Copy the text of every record below character for character, leaving the pictures out.

- - -

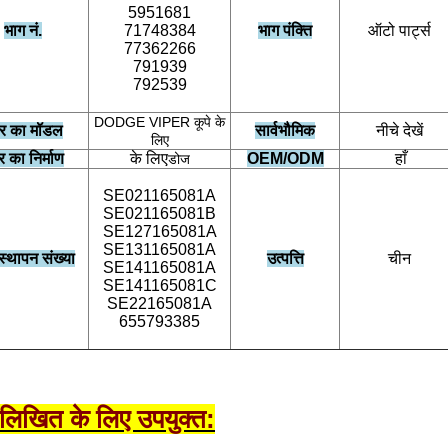
5951681
भाग नं.
71748384
भाग पंक्ति
ऑटो पार्ट्स
77362266
791939
792539
DODGE VIPER कूपे के
र का मॉडल
सार्वभौमिक
नीचे देखें
लिए
 का निर्माण
के लिए
OEM/ODM
हाँ
डोज
SE021165081A
SE021165081B
SE127165081A
SE131165081A
स्थापन संख्या
उत्पत्ति
चीन
SE141165081A
SE141165081C
SE22165081A
655793385
नलिखित के लिए उपयुक्त:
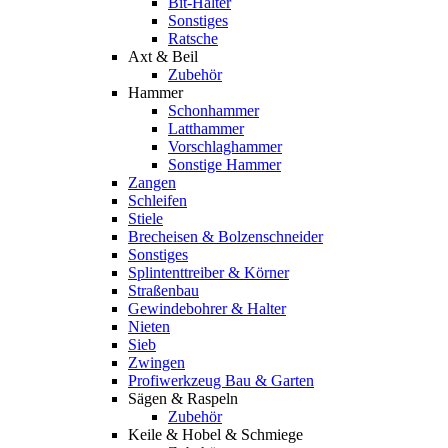
Bit-Halter
Sonstiges
Ratsche
Axt & Beil
Zubehör
Hammer
Schonhammer
Latthammer
Vorschlaghammer
Sonstige Hammer
Zangen
Schleifen
Stiele
Brecheisen & Bolzenschneider
Sonstiges
Splintenttreiber & Körner
Straßenbau
Gewindebohrer & Halter
Nieten
Sieb
Zwingen
Profiwerkzeug Bau & Garten
Sägen & Raspeln
Zubehör
Keile & Hobel & Schmiege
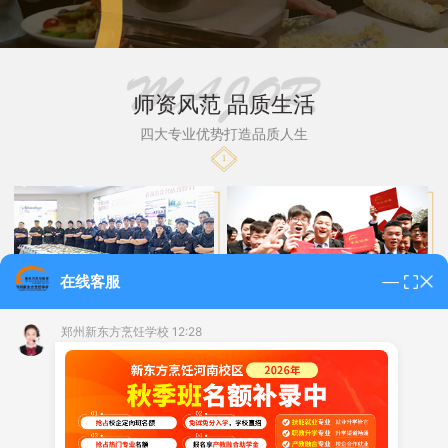
师资风范 品质生活
四大专业优势打造品质人生
1
在线客服
实操为主 30人小班教学
提供学历服务
郑州新东方烹饪学校 12:28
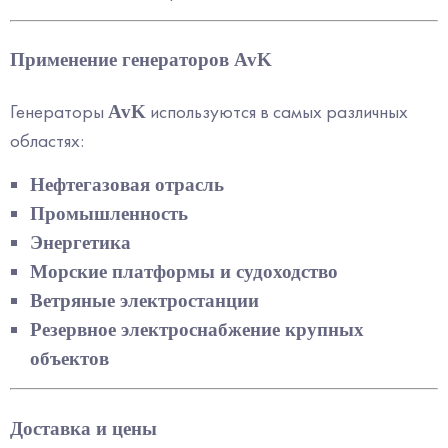
Применение генераторов AvK
Генераторы
используются в самых различных
AvK
областях:
Нефтегазовая отрасль
Промышленность
Энергетика
Морские платформы и судоходство
Ветряные электростанции
Резервное электроснабжение крупных
объектов
Доставка и цены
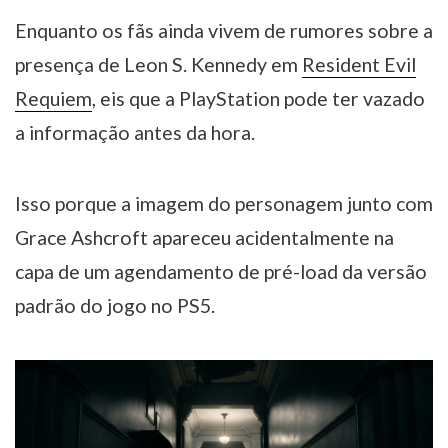
Enquanto os fãs ainda vivem de rumores sobre a
presença de Leon S. Kennedy em
Resident Evil
Requiem
, eis que a PlayStation pode ter vazado
a informação antes da hora.
Isso porque a imagem do personagem junto com
Grace Ashcroft apareceu acidentalmente na
capa de um agendamento de pré-load da versão
padrão do jogo no PS5.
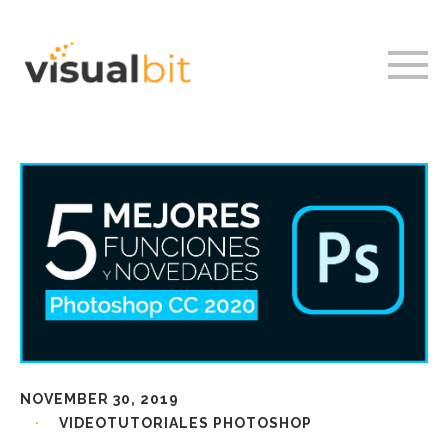
NOVEMBER 30, 2019
VIDEOTUTORIALES PHOTOSHOP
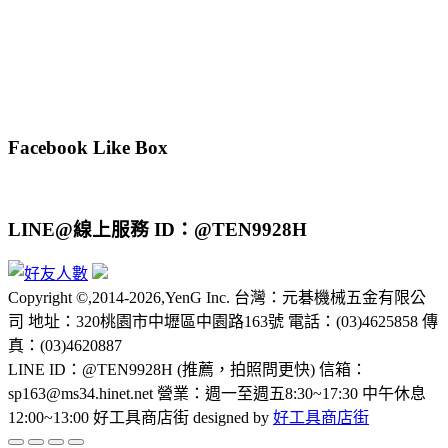
Facebook Like Box
LINE@線上服務 ID：@TEN9928H
Copyright ©,2014-2026,YenG Inc. 台灣：元碁機械五金有限公
司 地址：320桃園市中壢區中園路163號 電話：(03)4625858 傳
真：(03)4620887
LINE ID：@TEN9928H (推薦，拍照問更快) 信箱：
sp163@ms34.hinet.net 營業：週一至週五8:30~17:30 中午休息
12:00~13:00 好工具商店街 designed by
好工具商店街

- - -

▶ Response to the task
5951681
भाग नं.
71748384
भाग पंक्ति
ऑटो पार्ट्स
77362266
791939
792539
DODGE VIPER कूपे के
र का मॉडल
सार्वभौमिक
नीचे देखें
लिए
 का निर्माण
के लिए
OEM/ODM
हाँ
डोज
SE021165081A
SE021165081B
SE127165081A
SE131165081A
स्थापन संख्या
उत्पत्ति
चीन
SE141165081A
SE141165081C
SE22165081A
655793385
नलिखित के लिए उपयुक्त:
Bit-Halter
Sonstiges
Ratsche
Axt & Beil
Zubehör
Hammer
Schonhammer
Latthammer
Vorschlaghammer
Sonstige Hammer
Zangen
Schleifen
Stiele
Brecheisen & Bolzenschneider
Sonstiges
Splintenttreiber & Körner
Straßenbau
Gewindebohrer & Halter
Nieten
Sieb
Zwingen
Profiwerkzeug Bau & Garten
Sägen & Raspeln
Zubehör
Keile & Hobel & Schmiege
师资风范 品质生活
四大专业优势打造品质人生
1
在线客服
实操为主 30人小班教学
提供学历服务
郑州新东方烹饪学校 12:28
Применение генераторов AvK
Генераторы
используются в самых различных
AvK
областях:
Нефтегазовая отрасль
Промышленность
Энергетика
Морские платформы и судоходство
Ветряные электростанции
Резервное электроснабжение крупных
объектов
Доставка и цены
Enquanto os fãs ainda vivem de rumores sobre a
presença de Leon S. Kennedy em
Resident Evil
Requiem
, eis que a PlayStation pode ter vazado
a informação antes da hora.
Isso porque a imagem do personagem junto com
Grace Ashcroft apareceu acidentalmente na
capa de um agendamento de pré-load da versão
padrão do jogo no PS5.
NOVEMBER 30, 2019
VIDEOTUTORIALES PHOTOSHOP
Facebook Like Box
LINE@線上服務 ID：@TEN9928H
Copyright ©,2014-2026,YenG Inc. 台灣：元碁機械五金有限公
司 地址：320桃園市中壢區中園路163號 電話：(03)4625858 傳
真：(03)4620887
LINE ID：@TEN9928H (推薦，拍照問更快) 信箱：
sp163@ms34.hinet.net 營業：週一至週五8:30~17:30 中午休息
12:00~13:00 好工具商店街 designed by
好工具商店街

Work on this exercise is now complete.